▶ [ACTIVITY] Images are to be skipped; everything else in the records must be repeated exactly.
DATASET RECORDS START
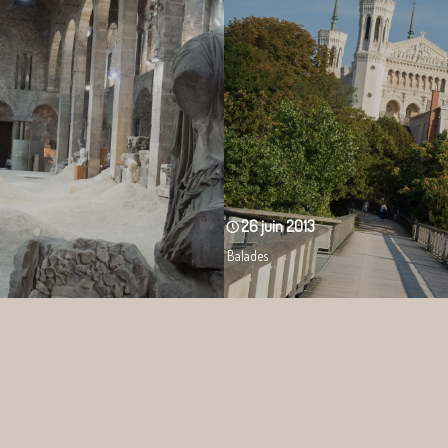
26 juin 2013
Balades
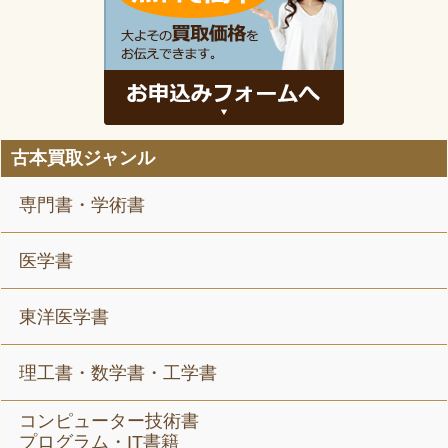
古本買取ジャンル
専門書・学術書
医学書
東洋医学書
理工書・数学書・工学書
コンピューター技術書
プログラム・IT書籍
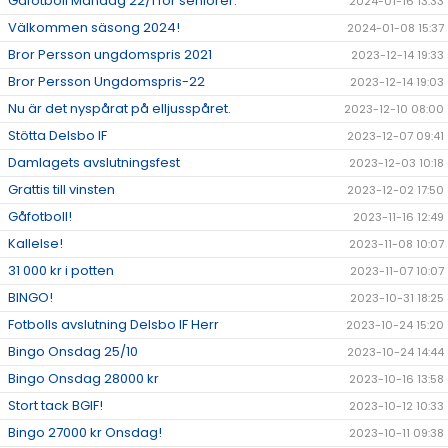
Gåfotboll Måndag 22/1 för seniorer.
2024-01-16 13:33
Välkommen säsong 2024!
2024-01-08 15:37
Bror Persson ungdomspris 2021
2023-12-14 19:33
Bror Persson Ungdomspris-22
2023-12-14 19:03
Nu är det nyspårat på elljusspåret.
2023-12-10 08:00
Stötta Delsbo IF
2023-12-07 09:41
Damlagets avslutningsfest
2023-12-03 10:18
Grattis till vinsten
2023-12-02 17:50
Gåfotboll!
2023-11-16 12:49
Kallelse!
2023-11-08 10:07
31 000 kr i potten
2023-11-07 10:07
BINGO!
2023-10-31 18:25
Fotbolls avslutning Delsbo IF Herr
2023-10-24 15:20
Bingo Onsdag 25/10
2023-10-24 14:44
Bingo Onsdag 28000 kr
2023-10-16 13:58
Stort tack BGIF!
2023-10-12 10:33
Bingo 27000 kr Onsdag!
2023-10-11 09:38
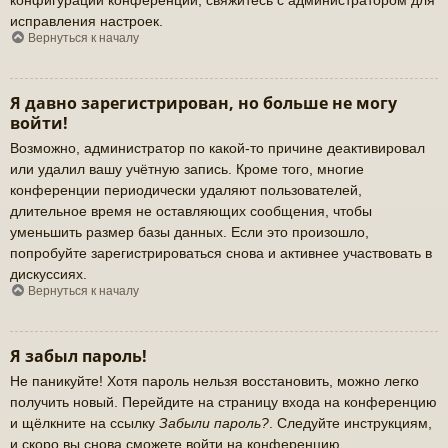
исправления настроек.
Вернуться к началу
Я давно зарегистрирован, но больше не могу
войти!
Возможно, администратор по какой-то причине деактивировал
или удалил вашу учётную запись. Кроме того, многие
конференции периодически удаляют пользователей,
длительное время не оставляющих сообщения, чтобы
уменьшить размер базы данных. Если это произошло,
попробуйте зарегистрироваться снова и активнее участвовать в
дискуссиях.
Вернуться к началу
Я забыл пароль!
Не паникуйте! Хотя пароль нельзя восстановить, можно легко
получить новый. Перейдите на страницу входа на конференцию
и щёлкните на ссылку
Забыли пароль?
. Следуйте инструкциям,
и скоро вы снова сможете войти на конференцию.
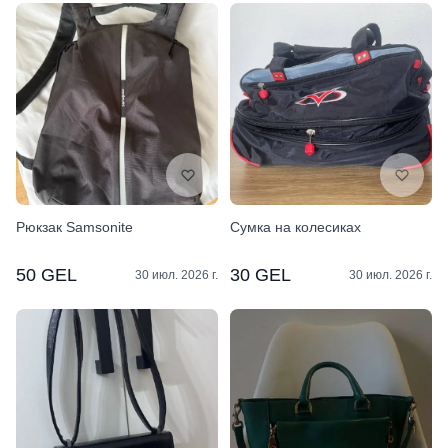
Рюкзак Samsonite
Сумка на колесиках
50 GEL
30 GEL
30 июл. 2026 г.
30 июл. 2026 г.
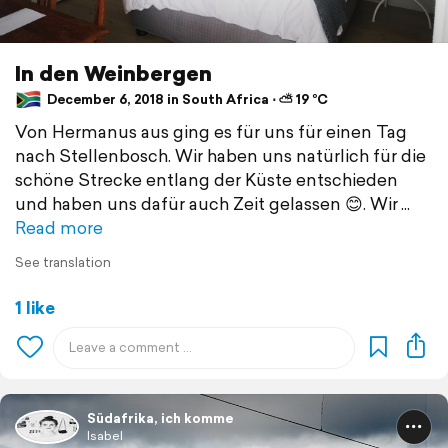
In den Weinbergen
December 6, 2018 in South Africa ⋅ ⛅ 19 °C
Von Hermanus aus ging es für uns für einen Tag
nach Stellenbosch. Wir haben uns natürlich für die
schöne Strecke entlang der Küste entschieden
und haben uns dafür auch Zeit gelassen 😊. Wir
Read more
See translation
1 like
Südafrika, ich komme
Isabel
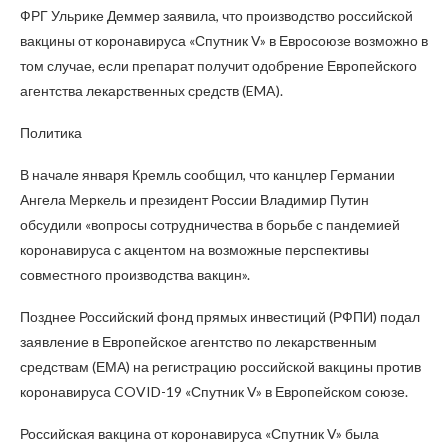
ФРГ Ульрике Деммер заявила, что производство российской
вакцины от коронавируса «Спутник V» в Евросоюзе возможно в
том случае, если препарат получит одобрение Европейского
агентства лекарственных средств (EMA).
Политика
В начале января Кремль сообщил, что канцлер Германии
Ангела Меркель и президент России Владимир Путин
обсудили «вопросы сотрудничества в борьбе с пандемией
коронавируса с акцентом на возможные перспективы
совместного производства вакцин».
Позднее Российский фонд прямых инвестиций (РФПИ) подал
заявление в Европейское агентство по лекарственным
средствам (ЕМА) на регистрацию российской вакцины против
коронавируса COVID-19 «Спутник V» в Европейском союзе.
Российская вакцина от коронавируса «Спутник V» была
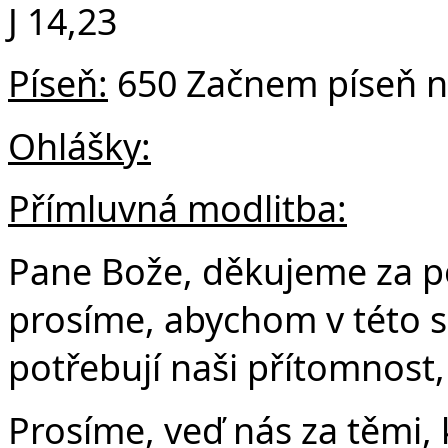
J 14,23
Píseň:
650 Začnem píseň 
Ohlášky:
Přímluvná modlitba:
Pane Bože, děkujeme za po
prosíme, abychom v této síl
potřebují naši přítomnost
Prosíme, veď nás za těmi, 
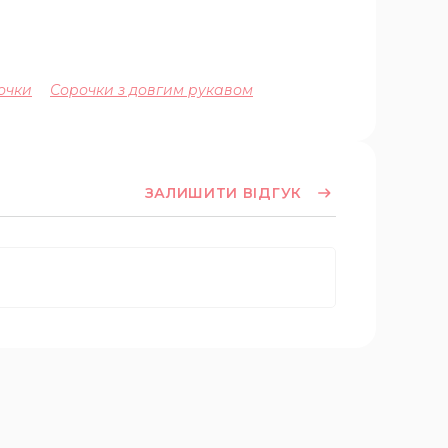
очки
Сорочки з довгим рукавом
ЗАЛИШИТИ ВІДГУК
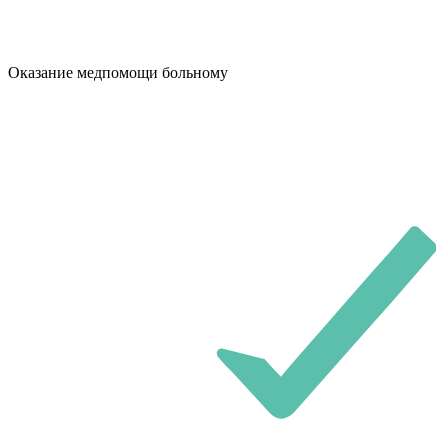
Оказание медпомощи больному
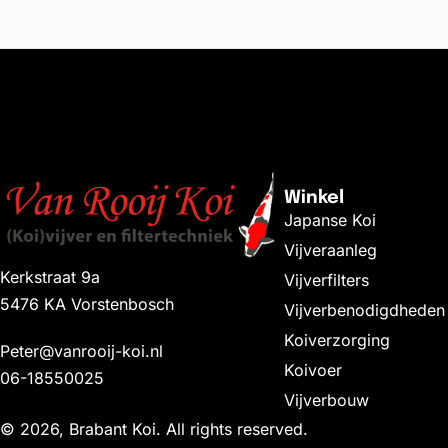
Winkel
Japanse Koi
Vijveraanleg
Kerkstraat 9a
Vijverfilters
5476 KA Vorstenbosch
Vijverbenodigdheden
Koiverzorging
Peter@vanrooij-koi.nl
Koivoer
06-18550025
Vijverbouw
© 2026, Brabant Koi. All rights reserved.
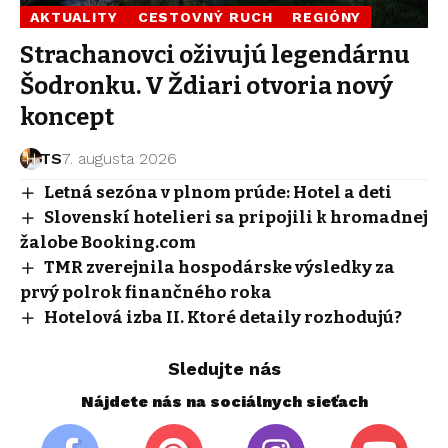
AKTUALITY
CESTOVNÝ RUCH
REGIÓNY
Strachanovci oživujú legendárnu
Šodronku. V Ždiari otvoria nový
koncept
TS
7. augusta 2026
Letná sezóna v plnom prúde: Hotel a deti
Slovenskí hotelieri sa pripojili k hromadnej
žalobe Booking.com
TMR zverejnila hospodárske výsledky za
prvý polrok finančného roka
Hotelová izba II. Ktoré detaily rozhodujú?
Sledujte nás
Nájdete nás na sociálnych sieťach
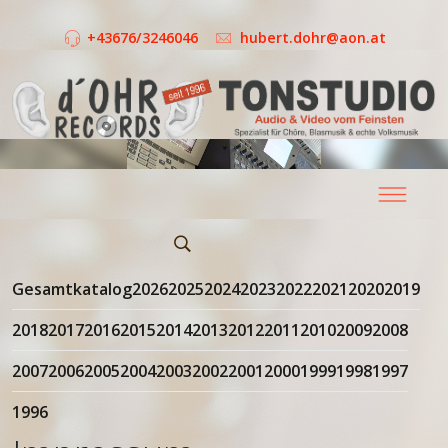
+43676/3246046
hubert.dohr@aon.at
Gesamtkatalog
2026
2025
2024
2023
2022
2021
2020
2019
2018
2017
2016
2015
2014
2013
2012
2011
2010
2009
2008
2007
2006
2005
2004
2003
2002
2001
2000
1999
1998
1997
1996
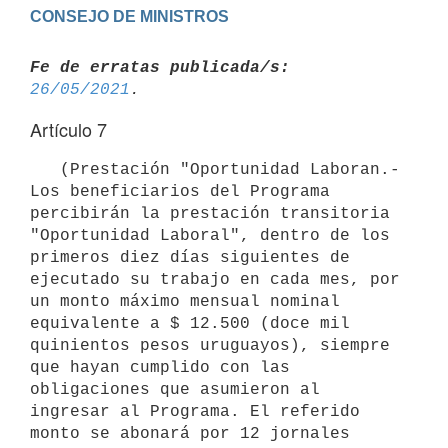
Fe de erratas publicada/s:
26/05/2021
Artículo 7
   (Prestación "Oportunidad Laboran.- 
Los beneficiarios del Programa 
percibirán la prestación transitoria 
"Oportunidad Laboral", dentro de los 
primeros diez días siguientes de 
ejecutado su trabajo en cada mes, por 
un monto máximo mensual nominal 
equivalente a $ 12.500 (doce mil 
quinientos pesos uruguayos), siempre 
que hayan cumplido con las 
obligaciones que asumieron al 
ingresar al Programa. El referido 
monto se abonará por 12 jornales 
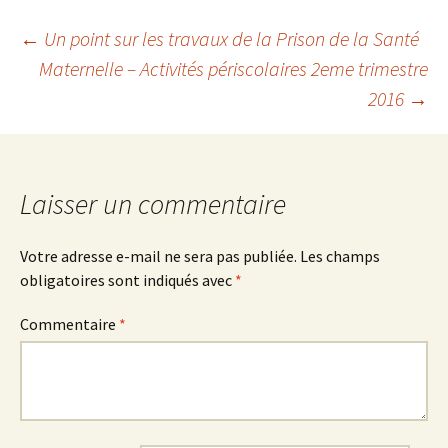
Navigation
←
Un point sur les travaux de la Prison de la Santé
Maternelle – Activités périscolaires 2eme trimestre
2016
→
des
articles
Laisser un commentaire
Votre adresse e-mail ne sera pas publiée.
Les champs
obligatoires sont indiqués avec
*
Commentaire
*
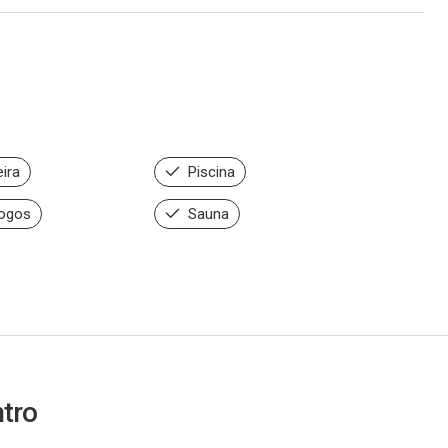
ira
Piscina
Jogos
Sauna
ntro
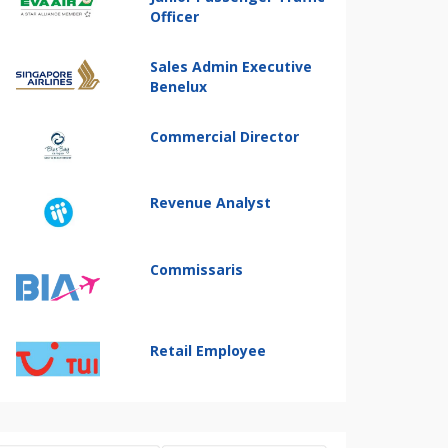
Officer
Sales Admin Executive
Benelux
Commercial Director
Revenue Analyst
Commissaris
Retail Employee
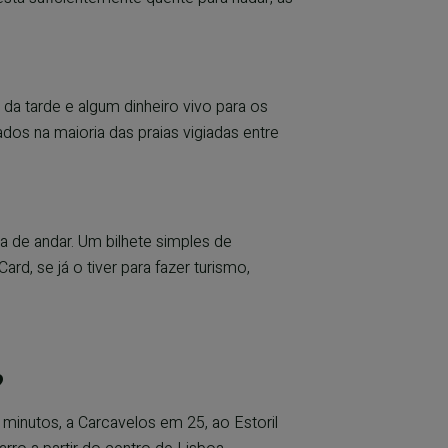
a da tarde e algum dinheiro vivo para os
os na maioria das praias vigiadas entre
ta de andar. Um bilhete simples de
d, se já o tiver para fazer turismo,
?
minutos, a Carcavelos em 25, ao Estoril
DATASET RECORDS END
▶ [RESPONSE BELOW]
26 juin 2013
Balades
古本買取ジャンル
専門書・学術書
医学書
東洋医学書
理工書・数学書・工学書
コンピューター技術書
プログラム・IT書籍
Gåfotboll Måndag 22/1 för seniorer.
2024-01-16 13:33
Välkommen säsong 2024!
2024-01-08 15:37
Bror Persson ungdomspris 2021
2023-12-14 19:33
Bror Persson Ungdomspris-22
2023-12-14 19:03
Nu är det nyspårat på elljusspåret.
2023-12-10 08:00
Stötta Delsbo IF
2023-12-07 09:41
Damlagets avslutningsfest
2023-12-03 10:18
Grattis till vinsten
2023-12-02 17:50
Gåfotboll!
2023-11-16 12:49
Kallelse!
2023-11-08 10:07
31 000 kr i potten
2023-11-07 10:07
BINGO!
2023-10-31 18:25
Fotbolls avslutning Delsbo IF Herr
2023-10-24 15:20
Bingo Onsdag 25/10
2023-10-24 14:44
Bingo Onsdag 28000 kr
2023-10-16 13:58
Stort tack BGIF!
2023-10-12 10:33
Bingo 27000 kr Onsdag!
2023-10-11 09:38
исправления настроек.
Вернуться к началу
Я давно зарегистрирован, но больше не могу
войти!
Возможно, администратор по какой-то причине деактивировал
или удалил вашу учётную запись. Кроме того, многие
конференции периодически удаляют пользователей,
длительное время не оставляющих сообщения, чтобы
уменьшить размер базы данных. Если это произошло,
попробуйте зарегистрироваться снова и активнее участвовать в
дискуссиях.
Вернуться к началу
Я забыл пароль!
Не паникуйте! Хотя пароль нельзя восстановить, можно легко
получить новый. Перейдите на страницу входа на конференцию
и щёлкните на ссылку
Забыли пароль?
. Следуйте инструкциям,
и скоро вы снова сможете войти на конференцию.
Рюкзак Samsonite
Сумка на колесиках
50 GEL
30 GEL
30 июл. 2026 г.
30 июл. 2026 г.
In den Weinbergen
December 6, 2018 in South Africa ⋅ ⛅ 19 °C
Von Hermanus aus ging es für uns für einen Tag
nach Stellenbosch. Wir haben uns natürlich für die
schöne Strecke entlang der Küste entschieden
und haben uns dafür auch Zeit gelassen 😊. Wir
Read more
See translation
1 like
Südafrika, ich komme
Isabel
ФРГ Ульрике Деммер заявила, что производство российской
вакцины от коронавируса «Спутник V» в Евросоюзе возможно в
том случае, если препарат получит одобрение Европейского
агентства лекарственных средств (EMA).
Политика
В начале января Кремль сообщил, что канцлер Германии
Ангела Меркель и президент России Владимир Путин
обсудили «вопросы сотрудничества в борьбе с пандемией
коронавируса с акцентом на возможные перспективы
совместного производства вакцин».
Позднее Российский фонд прямых инвестиций (РФПИ) подал
заявление в Европейское агентство по лекарственным
средствам (ЕМА) на регистрацию российской вакцины против
коронавируса COVID-19 «Спутник V» в Европейском союзе.
Российская вакцина от коронавируса «Спутник V» была
J 14,23
Píseň:
650 Začnem píseň 
Ohlášky:
Přímluvná modlitba:
Pane Bože, děkujeme za po
prosíme, abychom v této síl
potřebují naši přítomnost
Prosíme, veď nás za těmi, 
очки
Сорочки з довгим рукавом
ЗАЛИШИТИ ВІДГУК
Оказание медпомощи больному
Winkel
Japanse Koi
Vijveraanleg
Kerkstraat 9a
Vijverfilters
5476 KA Vorstenbosch
Vijverbenodigdheden
Koiverzorging
Peter@vanrooij-koi.nl
Koivoer
06-18550025
Vijverbouw
© 2026, Brabant Koi. All rights reserved.
AKTUALITY
CESTOVNÝ RUCH
REGIÓNY
Strachanovci oživujú legendárnu
Šodronku. V Ždiari otvoria nový
koncept
TS
7. augusta 2026
Letná sezóna v plnom prúde: Hotel a deti
Slovenskí hotelieri sa pripojili k hromadnej
žalobe Booking.com
TMR zverejnila hospodárske výsledky za
prvý polrok finančného roka
Hotelová izba II. Ktoré detaily rozhodujú?
Sledujte nás
Nájdete nás na sociálnych sieťach
+43676/3246046
hubert.dohr@aon.at
Gesamtkatalog
2026
2025
2024
2023
2022
2021
2020
2019
2018
2017
2016
2015
2014
2013
2012
2011
2010
2009
2008
2007
2006
2005
2004
2003
2002
2001
2000
1999
1998
1997
1996
Fe de erratas publicada/s:
26/05/2021
Artículo 7
   (Prestación "Oportunidad Laboran.- 
Los beneficiarios del Programa 
percibirán la prestación transitoria 
"Oportunidad Laboral", dentro de los 
primeros diez días siguientes de 
ejecutado su trabajo en cada mes, por 
un monto máximo mensual nominal 
equivalente a $ 12.500 (doce mil 
quinientos pesos uruguayos), siempre 
que hayan cumplido con las 
obligaciones que asumieron al 
ingresar al Programa. El referido 
monto se abonará por 12 jornales 
Navigation
←
Un point sur les travaux de la Prison de la Santé
Maternelle – Activités périscolaires 2eme trimestre
2016
→
des
articles
Laisser un commentaire
Votre adresse e-mail ne sera pas publiée.
Les champs
obligatoires sont indiqués avec
*
Commentaire
*
ira
Piscina
Jogos
Sauna
ntro
Officer
Sales Admin Executive
Benelux
Commercial Director
Revenue Analyst
Commissaris
Retail Employee
a da tarde e algum dinheiro vivo para os
os na maioria das praias vigiadas entre
ta de andar. Um bilhete simples de
d, se já o tiver para fazer turismo,
?
minutos, a Carcavelos em 25, ao Estoril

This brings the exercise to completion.